# [Given instruction]
Print the entire listing. Each line must match the original exactly.

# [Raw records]
--- Start ---

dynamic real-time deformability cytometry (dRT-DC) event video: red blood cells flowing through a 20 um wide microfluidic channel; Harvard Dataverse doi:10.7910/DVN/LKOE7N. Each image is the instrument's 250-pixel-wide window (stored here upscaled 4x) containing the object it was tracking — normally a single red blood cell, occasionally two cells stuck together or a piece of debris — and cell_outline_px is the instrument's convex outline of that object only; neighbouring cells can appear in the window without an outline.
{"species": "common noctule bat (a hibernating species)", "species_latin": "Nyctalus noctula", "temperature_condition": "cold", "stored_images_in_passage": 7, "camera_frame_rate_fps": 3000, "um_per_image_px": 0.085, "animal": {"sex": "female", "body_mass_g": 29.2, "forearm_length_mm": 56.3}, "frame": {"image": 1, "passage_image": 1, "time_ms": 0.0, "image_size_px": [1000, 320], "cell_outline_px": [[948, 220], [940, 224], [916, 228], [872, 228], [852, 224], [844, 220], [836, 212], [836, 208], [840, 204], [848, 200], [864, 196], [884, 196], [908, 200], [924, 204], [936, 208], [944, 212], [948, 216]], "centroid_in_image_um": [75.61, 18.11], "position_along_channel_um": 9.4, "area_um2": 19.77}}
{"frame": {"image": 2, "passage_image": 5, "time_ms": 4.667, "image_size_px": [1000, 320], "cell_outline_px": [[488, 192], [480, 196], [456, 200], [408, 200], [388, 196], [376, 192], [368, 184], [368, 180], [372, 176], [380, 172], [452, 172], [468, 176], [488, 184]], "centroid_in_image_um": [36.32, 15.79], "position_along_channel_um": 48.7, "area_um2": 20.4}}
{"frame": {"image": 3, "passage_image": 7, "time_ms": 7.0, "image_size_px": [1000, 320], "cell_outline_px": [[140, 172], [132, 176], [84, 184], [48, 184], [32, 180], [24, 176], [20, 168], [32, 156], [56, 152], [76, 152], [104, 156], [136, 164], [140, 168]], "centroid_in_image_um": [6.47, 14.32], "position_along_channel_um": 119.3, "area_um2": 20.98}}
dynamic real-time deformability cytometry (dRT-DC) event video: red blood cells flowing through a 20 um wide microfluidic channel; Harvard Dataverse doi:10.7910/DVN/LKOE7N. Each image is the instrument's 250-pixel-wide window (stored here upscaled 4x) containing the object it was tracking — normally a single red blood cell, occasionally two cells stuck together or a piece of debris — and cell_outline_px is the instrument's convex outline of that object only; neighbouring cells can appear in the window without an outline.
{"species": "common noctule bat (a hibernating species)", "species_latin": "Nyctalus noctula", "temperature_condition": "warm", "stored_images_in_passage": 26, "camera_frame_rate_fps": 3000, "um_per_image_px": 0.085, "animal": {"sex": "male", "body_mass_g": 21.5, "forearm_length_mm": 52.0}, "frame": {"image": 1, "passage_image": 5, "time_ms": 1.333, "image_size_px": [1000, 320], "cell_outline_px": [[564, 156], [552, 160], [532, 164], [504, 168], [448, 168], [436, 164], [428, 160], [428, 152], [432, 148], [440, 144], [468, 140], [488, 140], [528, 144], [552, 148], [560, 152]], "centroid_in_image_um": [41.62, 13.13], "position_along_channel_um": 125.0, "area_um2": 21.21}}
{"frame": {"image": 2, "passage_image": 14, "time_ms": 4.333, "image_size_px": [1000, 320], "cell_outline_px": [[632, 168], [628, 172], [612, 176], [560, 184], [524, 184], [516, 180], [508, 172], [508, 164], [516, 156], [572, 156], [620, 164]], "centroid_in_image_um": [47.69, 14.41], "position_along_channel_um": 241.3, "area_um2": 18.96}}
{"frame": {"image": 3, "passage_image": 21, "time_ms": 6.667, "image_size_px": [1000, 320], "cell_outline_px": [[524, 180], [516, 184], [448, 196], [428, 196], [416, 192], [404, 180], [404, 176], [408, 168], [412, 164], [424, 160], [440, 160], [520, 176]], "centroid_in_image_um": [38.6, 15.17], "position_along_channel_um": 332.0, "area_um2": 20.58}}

--- End ---

# [Solution for this exercise]
dynamic real-time deformability cytometry (dRT-DC) event video: red blood cells flowing through a 20 um wide microfluidic channel; Harvard Dataverse doi:10.7910/DVN/LKOE7N. Each image is the instrument's 250-pixel-wide window (stored here upscaled 4x) containing the object it was tracking — normally a single red blood cell, occasionally two cells stuck together or a piece of debris — and cell_outline_px is the instrument's convex outline of that object only; neighbouring cells can appear in the window without an outline.
{"species": "common noctule bat (a hibernating species)", "species_latin": "Nyctalus noctula", "temperature_condition": "cold", "stored_images_in_passage": 7, "camera_frame_rate_fps": 3000, "um_per_image_px": 0.085, "animal": {"sex": "female", "body_mass_g": 29.2, "forearm_length_mm": 56.3}, "frame": {"image": 1, "passage_image": 1, "time_ms": 0.0, "image_size_px": [1000, 320], "cell_outline_px": [[948, 220], [940, 224], [916, 228], [872, 228], [852, 224], [844, 220], [836, 212], [836, 208], [840, 204], [848, 200], [864, 196], [884, 196], [908, 200], [924, 204], [936, 208], [944, 212], [948, 216]], "centroid_in_image_um": [75.61, 18.11], "position_along_channel_um": 9.4, "area_um2": 19.77}}
{"frame": {"image": 2, "passage_image": 5, "time_ms": 4.667, "image_size_px": [1000, 320], "cell_outline_px": [[488, 192], [480, 196], [456, 200], [408, 200], [388, 196], [376, 192], [368, 184], [368, 180], [372, 176], [380, 172], [452, 172], [468, 176], [488, 184]], "centroid_in_image_um": [36.32, 15.79], "position_along_channel_um": 48.7, "area_um2": 20.4}}
{"frame": {"image": 3, "passage_image": 7, "time_ms": 7.0, "image_size_px": [1000, 320], "cell_outline_px": [[140, 172], [132, 176], [84, 184], [48, 184], [32, 180], [24, 176], [20, 168], [32, 156], [56, 152], [76, 152], [104, 156], [136, 164], [140, 168]], "centroid_in_image_um": [6.47, 14.32], "position_along_channel_um": 119.3, "area_um2": 20.98}}
dynamic real-time deformability cytometry (dRT-DC) event video: red blood cells flowing through a 20 um wide microfluidic channel; Harvard Dataverse doi:10.7910/DVN/LKOE7N. Each image is the instrument's 250-pixel-wide window (stored here upscaled 4x) containing the object it was tracking — normally a single red blood cell, occasionally two cells stuck together or a piece of debris — and cell_outline_px is the instrument's convex outline of that object only; neighbouring cells can appear in the window without an outline.
{"species": "common noctule bat (a hibernating species)", "species_latin": "Nyctalus noctula", "temperature_condition": "warm", "stored_images_in_passage": 26, "camera_frame_rate_fps": 3000, "um_per_image_px": 0.085, "animal": {"sex": "male", "body_mass_g": 21.5, "forearm_length_mm": 52.0}, "frame": {"image": 1, "passage_image": 5, "time_ms": 1.333, "image_size_px": [1000, 320], "cell_outline_px": [[564, 156], [552, 160], [532, 164], [504, 168], [448, 168], [436, 164], [428, 160], [428, 152], [432, 148], [440, 144], [468, 140], [488, 140], [528, 144], [552, 148], [560, 152]], "centroid_in_image_um": [41.62, 13.13], "position_along_channel_um": 125.0, "area_um2": 21.21}}
{"frame": {"image": 2, "passage_image": 14, "time_ms": 4.333, "image_size_px": [1000, 320], "cell_outline_px": [[632, 168], [628, 172], [612, 176], [560, 184], [524, 184], [516, 180], [508, 172], [508, 164], [516, 156], [572, 156], [620, 164]], "centroid_in_image_um": [47.69, 14.41], "position_along_channel_um": 241.3, "area_um2": 18.96}}
{"frame": {"image": 3, "passage_image": 21, "time_ms": 6.667, "image_size_px": [1000, 320], "cell_outline_px": [[524, 180], [516, 184], [448, 196], [428, 196], [416, 192], [404, 180], [404, 176], [408, 168], [412, 164], [424, 160], [440, 160], [520, 176]], "centroid_in_image_um": [38.6, 15.17], "position_along_channel_um": 332.0, "area_um2": 20.58}}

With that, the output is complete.